Mit einem Rücktritt von Sauerland, wie ihn die Demonstranten vor dem Duisburger Rathaus forderten, ist es nicht getan. Notwendig ist eine genaue Untersuchung der Umstände, unter denen der Zugang zum Festgelände zur tödlichen Falle für so viele Menschen wurde. Dabei ist die Verantwortung und Mitschuld verschiedener Beteiligter, allen voran der Stadtverwaltung und der Veranstalter, zu klären:
– Die Stadtverwaltung, an ihrer Spitze der Oberbürgermeister, genehmigte eine Großveranstaltung auf einem Gelände, das ganz offensichtlich ungeeignet war aufgrund seiner Größe und der ungeeigneten Fluchtwege. Wie konnte sie es zulassen, dass bei einer Veranstaltung mit Hundertausenden Besuchern nur ein einziger Eingang geöffnet war, der gleichzeitig als Ausgang dienen sollte? Warum wurde der Nordeingang zum Gelände als VIP-Bereich gesperrt, anstatt diesen Weg als Zugang zum Gelände für Besucher freizugeben?
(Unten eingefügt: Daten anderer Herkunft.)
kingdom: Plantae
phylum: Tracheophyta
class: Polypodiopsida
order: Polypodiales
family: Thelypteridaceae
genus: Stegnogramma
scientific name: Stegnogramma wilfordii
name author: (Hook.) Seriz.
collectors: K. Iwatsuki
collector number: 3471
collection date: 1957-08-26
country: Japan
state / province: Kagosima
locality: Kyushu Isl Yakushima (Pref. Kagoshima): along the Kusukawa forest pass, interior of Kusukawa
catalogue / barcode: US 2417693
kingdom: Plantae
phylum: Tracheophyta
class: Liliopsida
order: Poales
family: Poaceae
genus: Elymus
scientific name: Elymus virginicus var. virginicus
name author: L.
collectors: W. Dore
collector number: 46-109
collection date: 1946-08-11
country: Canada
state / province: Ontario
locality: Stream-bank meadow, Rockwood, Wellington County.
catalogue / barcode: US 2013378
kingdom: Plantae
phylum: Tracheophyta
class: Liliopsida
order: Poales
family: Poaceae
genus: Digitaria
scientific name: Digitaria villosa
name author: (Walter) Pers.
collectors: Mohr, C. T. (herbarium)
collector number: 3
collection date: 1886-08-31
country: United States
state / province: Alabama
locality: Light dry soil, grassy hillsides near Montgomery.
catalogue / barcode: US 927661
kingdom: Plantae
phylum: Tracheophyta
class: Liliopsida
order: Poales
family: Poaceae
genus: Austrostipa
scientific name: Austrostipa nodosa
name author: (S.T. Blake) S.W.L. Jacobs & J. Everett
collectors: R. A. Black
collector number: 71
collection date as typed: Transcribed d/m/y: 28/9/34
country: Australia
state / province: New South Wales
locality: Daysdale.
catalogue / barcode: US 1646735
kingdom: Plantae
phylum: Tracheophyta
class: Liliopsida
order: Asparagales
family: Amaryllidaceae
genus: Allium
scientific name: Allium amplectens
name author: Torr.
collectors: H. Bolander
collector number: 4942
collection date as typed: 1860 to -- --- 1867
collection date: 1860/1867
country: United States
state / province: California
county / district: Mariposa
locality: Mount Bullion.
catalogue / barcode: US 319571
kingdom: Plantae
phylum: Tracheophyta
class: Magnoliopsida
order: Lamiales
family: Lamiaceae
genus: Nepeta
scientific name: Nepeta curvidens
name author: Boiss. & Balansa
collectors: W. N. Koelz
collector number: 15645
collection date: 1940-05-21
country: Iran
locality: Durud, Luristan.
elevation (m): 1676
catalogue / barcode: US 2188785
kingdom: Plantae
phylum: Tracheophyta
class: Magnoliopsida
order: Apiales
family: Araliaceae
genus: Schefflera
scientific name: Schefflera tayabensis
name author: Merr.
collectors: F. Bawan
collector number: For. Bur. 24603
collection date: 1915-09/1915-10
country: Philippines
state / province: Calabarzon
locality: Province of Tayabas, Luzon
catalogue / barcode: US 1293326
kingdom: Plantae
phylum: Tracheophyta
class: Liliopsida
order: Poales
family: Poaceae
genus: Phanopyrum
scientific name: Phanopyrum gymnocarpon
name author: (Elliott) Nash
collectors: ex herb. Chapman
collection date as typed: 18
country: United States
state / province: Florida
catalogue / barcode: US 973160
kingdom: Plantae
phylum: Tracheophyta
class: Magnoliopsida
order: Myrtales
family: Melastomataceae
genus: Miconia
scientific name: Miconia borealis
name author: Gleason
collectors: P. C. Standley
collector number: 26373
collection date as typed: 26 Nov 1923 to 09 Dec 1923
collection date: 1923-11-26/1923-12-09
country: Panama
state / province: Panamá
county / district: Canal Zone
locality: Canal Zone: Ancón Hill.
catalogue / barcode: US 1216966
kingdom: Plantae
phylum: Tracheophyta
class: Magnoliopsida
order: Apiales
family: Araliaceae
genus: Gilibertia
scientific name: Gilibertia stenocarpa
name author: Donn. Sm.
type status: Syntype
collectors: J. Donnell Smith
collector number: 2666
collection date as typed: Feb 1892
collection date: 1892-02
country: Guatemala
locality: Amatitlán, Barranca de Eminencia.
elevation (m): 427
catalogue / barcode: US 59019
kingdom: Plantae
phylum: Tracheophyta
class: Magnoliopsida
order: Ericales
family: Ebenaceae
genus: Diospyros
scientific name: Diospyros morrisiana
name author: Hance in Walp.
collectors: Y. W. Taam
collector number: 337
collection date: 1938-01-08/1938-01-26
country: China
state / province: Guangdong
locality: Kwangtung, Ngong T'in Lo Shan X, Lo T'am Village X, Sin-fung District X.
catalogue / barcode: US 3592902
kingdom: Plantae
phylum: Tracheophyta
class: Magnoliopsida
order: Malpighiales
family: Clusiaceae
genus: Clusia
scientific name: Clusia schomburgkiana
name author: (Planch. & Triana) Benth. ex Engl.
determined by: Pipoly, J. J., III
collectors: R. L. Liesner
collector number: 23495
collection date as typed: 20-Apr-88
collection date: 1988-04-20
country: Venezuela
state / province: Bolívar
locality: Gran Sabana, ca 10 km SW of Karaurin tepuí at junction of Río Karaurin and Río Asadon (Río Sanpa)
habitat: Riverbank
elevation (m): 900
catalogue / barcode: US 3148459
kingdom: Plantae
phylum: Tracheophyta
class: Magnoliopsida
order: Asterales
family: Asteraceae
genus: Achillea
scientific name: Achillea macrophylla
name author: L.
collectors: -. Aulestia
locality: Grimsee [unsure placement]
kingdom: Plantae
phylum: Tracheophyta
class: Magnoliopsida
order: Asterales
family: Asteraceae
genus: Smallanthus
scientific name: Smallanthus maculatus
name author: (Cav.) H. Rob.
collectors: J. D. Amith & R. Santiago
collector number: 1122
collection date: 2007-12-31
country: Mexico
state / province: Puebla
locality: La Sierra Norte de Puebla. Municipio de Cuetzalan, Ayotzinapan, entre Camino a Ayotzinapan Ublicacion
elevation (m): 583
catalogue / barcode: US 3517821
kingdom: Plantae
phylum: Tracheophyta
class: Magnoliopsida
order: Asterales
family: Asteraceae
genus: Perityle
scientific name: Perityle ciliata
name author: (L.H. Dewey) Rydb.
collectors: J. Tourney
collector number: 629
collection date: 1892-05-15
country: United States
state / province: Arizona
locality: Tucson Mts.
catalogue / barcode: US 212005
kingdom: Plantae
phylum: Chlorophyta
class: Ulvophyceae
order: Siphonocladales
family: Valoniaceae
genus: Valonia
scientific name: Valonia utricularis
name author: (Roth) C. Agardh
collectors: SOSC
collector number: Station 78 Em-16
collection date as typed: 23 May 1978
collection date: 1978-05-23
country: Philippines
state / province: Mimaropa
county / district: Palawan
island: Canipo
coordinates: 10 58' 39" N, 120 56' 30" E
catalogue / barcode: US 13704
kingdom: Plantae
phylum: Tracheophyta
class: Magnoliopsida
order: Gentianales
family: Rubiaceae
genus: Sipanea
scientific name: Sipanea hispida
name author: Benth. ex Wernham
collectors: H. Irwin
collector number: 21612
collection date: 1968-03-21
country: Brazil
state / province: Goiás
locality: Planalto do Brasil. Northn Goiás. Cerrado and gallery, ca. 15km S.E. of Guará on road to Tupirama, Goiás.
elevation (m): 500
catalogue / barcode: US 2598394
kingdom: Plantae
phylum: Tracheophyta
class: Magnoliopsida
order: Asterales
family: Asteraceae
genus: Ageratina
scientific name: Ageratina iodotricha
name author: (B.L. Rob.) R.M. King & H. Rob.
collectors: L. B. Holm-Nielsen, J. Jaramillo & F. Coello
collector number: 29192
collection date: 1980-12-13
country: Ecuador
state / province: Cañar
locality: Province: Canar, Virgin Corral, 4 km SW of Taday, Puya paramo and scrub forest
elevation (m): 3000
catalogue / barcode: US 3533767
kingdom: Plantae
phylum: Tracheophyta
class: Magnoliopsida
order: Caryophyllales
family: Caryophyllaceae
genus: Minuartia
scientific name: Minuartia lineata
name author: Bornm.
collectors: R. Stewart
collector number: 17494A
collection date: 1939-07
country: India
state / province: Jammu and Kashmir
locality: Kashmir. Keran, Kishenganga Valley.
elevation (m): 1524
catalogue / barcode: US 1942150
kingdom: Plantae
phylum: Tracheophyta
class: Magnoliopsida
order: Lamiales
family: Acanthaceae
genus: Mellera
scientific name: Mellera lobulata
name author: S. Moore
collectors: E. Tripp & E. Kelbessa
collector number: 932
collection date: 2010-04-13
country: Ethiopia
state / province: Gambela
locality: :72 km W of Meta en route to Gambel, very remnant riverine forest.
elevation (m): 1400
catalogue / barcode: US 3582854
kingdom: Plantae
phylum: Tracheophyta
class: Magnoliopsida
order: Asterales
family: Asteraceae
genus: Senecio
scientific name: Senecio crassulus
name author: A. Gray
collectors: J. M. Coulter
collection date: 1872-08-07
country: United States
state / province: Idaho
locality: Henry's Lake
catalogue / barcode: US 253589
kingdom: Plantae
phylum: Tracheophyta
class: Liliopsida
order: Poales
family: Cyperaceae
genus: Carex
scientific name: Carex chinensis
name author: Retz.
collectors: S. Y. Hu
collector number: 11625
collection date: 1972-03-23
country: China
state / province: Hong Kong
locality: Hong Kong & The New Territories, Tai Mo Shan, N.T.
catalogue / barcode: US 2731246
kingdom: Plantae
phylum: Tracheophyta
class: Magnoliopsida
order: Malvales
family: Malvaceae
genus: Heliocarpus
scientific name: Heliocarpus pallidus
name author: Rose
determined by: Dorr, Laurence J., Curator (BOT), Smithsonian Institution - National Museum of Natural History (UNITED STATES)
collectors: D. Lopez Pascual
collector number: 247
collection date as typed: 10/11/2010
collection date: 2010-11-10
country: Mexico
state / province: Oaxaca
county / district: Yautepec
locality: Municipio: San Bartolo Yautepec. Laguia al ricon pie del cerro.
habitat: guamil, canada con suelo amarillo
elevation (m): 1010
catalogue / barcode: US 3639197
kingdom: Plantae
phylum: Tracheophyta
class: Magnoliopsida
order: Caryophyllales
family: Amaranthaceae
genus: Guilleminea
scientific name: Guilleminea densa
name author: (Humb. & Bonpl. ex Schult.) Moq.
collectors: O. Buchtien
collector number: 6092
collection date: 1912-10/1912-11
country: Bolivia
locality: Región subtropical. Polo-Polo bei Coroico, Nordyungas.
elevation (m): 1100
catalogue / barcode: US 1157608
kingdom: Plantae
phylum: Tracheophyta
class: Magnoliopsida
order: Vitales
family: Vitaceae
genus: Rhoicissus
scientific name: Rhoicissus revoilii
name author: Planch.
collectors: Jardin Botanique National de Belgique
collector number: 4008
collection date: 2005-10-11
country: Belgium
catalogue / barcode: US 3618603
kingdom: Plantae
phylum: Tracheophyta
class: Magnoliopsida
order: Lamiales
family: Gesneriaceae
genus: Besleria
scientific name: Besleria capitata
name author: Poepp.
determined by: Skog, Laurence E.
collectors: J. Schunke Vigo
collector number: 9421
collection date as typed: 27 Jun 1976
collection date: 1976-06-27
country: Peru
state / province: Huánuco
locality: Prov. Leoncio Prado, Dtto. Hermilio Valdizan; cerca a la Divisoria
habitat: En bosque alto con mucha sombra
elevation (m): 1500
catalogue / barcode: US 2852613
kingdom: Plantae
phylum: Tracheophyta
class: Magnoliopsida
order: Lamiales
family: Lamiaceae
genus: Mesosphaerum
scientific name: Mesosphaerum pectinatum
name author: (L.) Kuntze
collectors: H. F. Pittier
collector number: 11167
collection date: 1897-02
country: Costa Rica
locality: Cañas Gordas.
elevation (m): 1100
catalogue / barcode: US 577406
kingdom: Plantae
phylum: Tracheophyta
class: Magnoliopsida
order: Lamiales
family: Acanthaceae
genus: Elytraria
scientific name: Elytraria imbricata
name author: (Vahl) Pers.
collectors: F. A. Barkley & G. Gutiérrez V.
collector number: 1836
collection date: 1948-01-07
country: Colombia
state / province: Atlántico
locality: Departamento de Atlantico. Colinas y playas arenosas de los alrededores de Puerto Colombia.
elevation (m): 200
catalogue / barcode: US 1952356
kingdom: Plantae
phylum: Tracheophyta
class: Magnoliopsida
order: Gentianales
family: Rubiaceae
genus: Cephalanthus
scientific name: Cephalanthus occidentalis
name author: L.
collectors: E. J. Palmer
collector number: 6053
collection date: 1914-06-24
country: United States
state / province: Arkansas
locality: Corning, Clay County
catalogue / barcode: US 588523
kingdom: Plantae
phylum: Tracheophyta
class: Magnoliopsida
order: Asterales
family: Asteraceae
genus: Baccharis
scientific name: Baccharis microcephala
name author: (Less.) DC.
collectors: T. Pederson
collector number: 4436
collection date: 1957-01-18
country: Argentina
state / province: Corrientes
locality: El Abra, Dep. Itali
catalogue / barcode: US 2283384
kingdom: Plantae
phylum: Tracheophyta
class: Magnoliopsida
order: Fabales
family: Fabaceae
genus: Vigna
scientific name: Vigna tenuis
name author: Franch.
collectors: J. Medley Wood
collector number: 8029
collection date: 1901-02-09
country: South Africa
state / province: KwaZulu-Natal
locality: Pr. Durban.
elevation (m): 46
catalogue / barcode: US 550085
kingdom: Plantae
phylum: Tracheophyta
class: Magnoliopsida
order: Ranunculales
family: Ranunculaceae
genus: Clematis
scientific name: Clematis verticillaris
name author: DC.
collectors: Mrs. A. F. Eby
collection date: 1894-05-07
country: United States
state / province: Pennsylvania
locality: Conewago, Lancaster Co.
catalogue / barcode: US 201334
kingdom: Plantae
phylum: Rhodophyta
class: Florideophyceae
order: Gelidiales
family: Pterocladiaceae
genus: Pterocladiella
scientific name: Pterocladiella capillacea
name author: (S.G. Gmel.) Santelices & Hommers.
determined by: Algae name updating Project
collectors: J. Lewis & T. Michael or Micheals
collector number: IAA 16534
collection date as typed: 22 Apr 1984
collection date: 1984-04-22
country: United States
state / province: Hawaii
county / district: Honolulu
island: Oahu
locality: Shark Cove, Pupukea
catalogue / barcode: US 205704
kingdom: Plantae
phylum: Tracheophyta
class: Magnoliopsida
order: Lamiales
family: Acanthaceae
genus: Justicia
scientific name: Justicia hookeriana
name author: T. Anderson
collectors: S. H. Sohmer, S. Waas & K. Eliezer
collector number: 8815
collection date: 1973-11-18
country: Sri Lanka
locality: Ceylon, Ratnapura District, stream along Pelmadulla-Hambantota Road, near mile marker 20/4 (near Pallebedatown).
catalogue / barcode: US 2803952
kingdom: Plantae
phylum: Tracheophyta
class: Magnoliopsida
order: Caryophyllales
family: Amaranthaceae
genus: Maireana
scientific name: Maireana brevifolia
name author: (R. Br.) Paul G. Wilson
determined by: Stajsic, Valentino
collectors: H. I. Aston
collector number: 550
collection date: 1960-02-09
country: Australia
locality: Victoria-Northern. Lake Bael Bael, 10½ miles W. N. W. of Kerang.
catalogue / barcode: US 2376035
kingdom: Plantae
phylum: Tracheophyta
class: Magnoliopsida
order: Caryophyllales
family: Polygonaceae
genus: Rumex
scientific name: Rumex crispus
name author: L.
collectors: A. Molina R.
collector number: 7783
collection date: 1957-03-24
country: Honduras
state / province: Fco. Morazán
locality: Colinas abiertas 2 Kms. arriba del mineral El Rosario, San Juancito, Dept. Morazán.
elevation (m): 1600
Wenn der Veranstalter sich mit dem Segen der Stadt über die rechtlichen Vorgaben für die Anlage von Fluchtwegen hinwegsetzen konnte – welche „Sonderkonditionen“ wurden ihm noch eingeräumt?
Der Veranstalter muss sich zumindest dafür verantworten, zu wenige und schlecht ausgebildete Ordner eingesetzt zu haben, die nicht handlungsfähig waren, als sich die Massenpanik anbahnte. Durch die Einlasskontrollen wurde ein Nadelöhr geschaffen, das noch einmal dadurch verschärft wurde, dass die eintreffenden Besucher auf dem Gelände direkt auf die ins Rund fahrenden Paradewagen trafen und somit nicht angehalten wurden, sich auf dem Gelände zu verteilen. Dadurch kam es zum stundenlangen Stau und Massenandrang vor dem Eingangsbereich, in dem die Menschen zunächst nicht vor und zurück kamen und schließlich zum Teil zu Tode gequetscht wurden.
Auch das Verhalten der vor Ort anwesenden Sicherheitskräfte muss untersucht werden. Nicht nur die Ordner der privaten Sicherheitsfirma waren offensichtlich überfordert, auch in Bezug auf die abgestellten Polizisten und Feuerwehrleute heißt es, dass es Kommunikationslücken gab und die Zahl der Sicherheits- und Rettungskräfte insgesamt sehr gering war. Besucher der Loveparade haben gegen Polizisten Anzeige erstattet wegen unterlassener Hilfeleistung. Bereits am Montag war bekannt geworden, dass einzelne, dem Massenandrang entronnene Festivalbesucher die Polizei zum Eingreifen aufgefordert hatten, weil sie ein Unglück vorhersahen. Es war jedoch nichts geschehen. Warum sind, wie spiegel online berichtete, unmittelbar nach der Katastrophe in mehreren zuständigen Polizeidienststellen Einsatzpläne und Einsatzberichte gelöscht worden?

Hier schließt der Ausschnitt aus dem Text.